Biomedical Engineering Department, University of Connecticut, Storrs, CT 06269, USA.
Institute for Electronics and Nanotechnology, Georgia Institute of Technology, Atlanta, GA 30332, USA.
Sensors (Basel). 2022 Nov 16;22(22):8851. doi: 10.3390/s22228851.
Bio-signals are being increasingly used for the assessment of pathophysiological conditions including pain, stress, fatigue, and anxiety. For some approaches, a single signal is not sufficient to provide a comprehensive diagnosis; however, there is a growing consensus that multimodal approaches allow higher sensitivity and specificity. For instance, in visceral pain subjects, the autonomic activation can be inferred using electrodermal activity (EDA) and heart rate variability derived from the electrocardiogram (ECG), but including the muscle activation detected from the surface electromyogram (sEMG) can better differentiate the disease that causes the pain. There is no wearable device commercially capable of collecting these three signals simultaneously. This paper presents the validation of a novel multimodal low profile wearable data acquisition device for the simultaneous collection of EDA, ECG, and sEMG signals. The device was validated by comparing its performance to laboratory-scale reference devices. N = 20 healthy subjects were recruited to participate in a four-stage study that exposed them to an array of cognitive, orthostatic, and muscular stimuli, ensuring the device is sensitive to a range of stressors. Time and frequency domain analyses for all three signals showed significant similarities between our device and the reference devices. Correlation of sEMG metrics ranged from 0.81 to 0.95 and EDA/ECG metrics showed few instances of significant difference in trends between our device and the references. With only minor observed differences, we demonstrated the ability of our device to collect EDA, sEMG, and ECG signals. This device will enable future practical and impactful advances in the field of chronic pain and stress measurement and can confidently be implemented in related studies.

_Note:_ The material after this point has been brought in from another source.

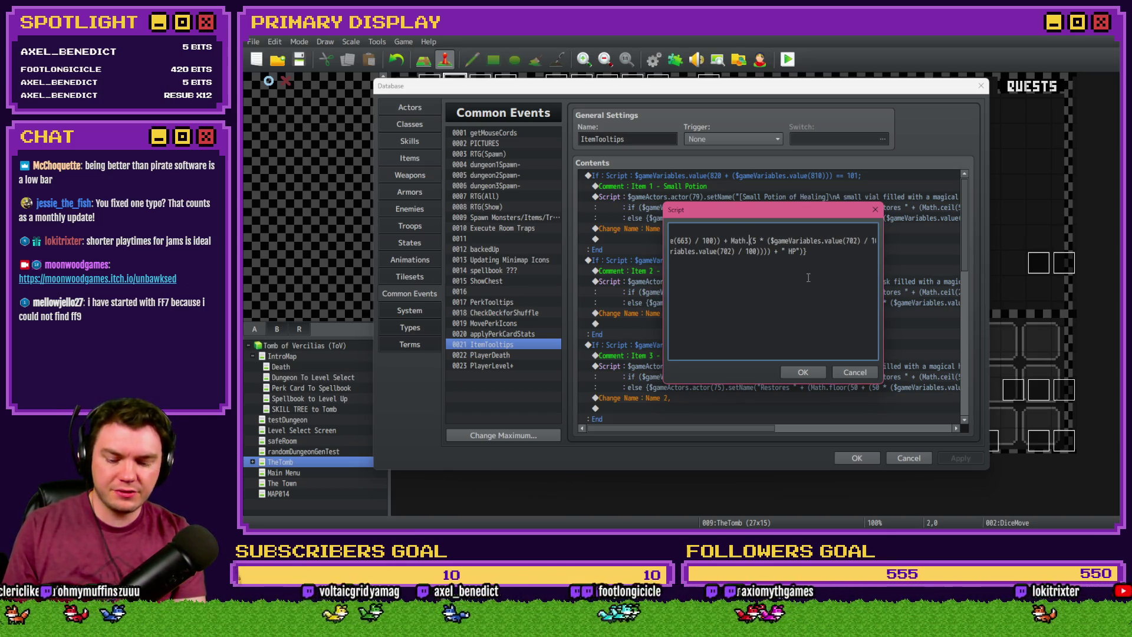
text(ceil)
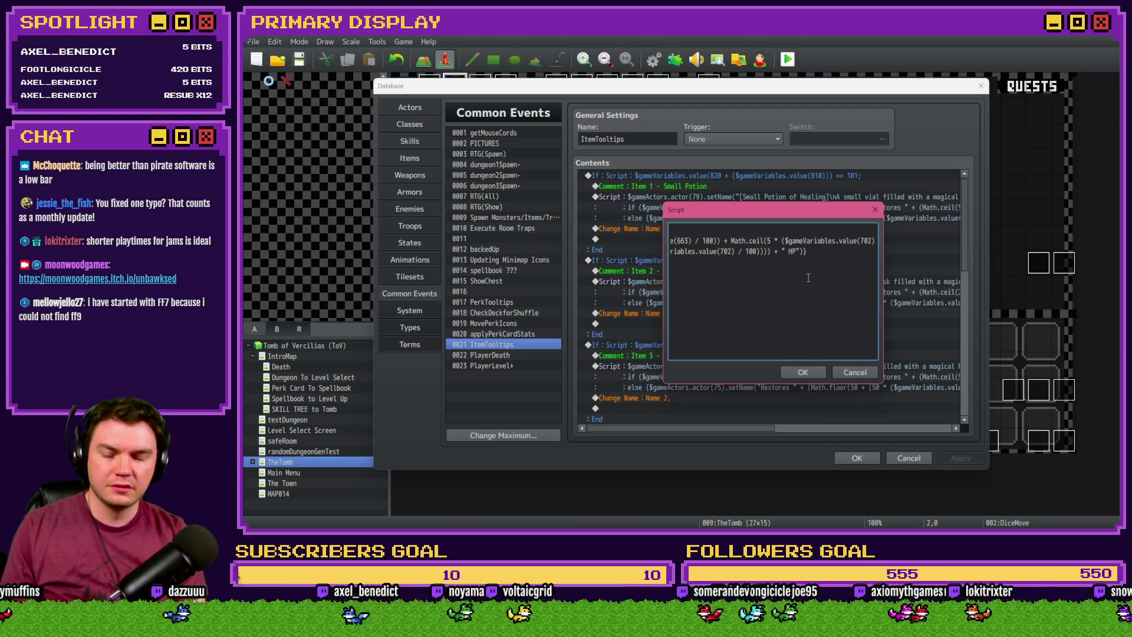
drag(732, 242, 883, 243)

生物信号越来越多地用于评估包括疼痛、压力、疲劳和焦虑在内的病理生理状况。对于某些方法,单一信号不足以提供全面的诊断;然而,越来越多的共识认为,多模态方法可以提高灵敏度和特异性。例如,在内脏疼痛患者中,可以使用皮肤电活动(EDA)和心电图(ECG)衍生的心率变异性来推断自主神经激活,但包括从表面肌电图(sEMG)检测到的肌肉激活可以更好地区分引起疼痛的疾病。目前还没有商业上能够同时采集这三种信号的可穿戴设备。本文介绍了一种新型的多模态低轮廓可穿戴数据采集设备,用于同时采集 EDA、ECG 和 sEMG 信号。该设备通过与实验室规模的参考设备进行性能比较来验证。招募了 20 名健康受试者参加一个四阶段的研究,使他们接触到一系列认知、直立和肌肉刺激,以确保设备对各种应激源敏感。对所有三种信号的时域和频域分析表明,我们的设备与参考设备之间存在显著相似性。sEMG 指标的相关性范围为 0.81 到 0.95,EDA/ECG 指标的趋势相关性很少有显著差异。我们观察到只有微小的差异,证明了我们的设备能够采集 EDA、sEMG 和 ECG 信号。该设备将为慢性疼痛和应激测量领域的未来实际和有影响力的进展提供支持,并可以在相关研究中自信地实施。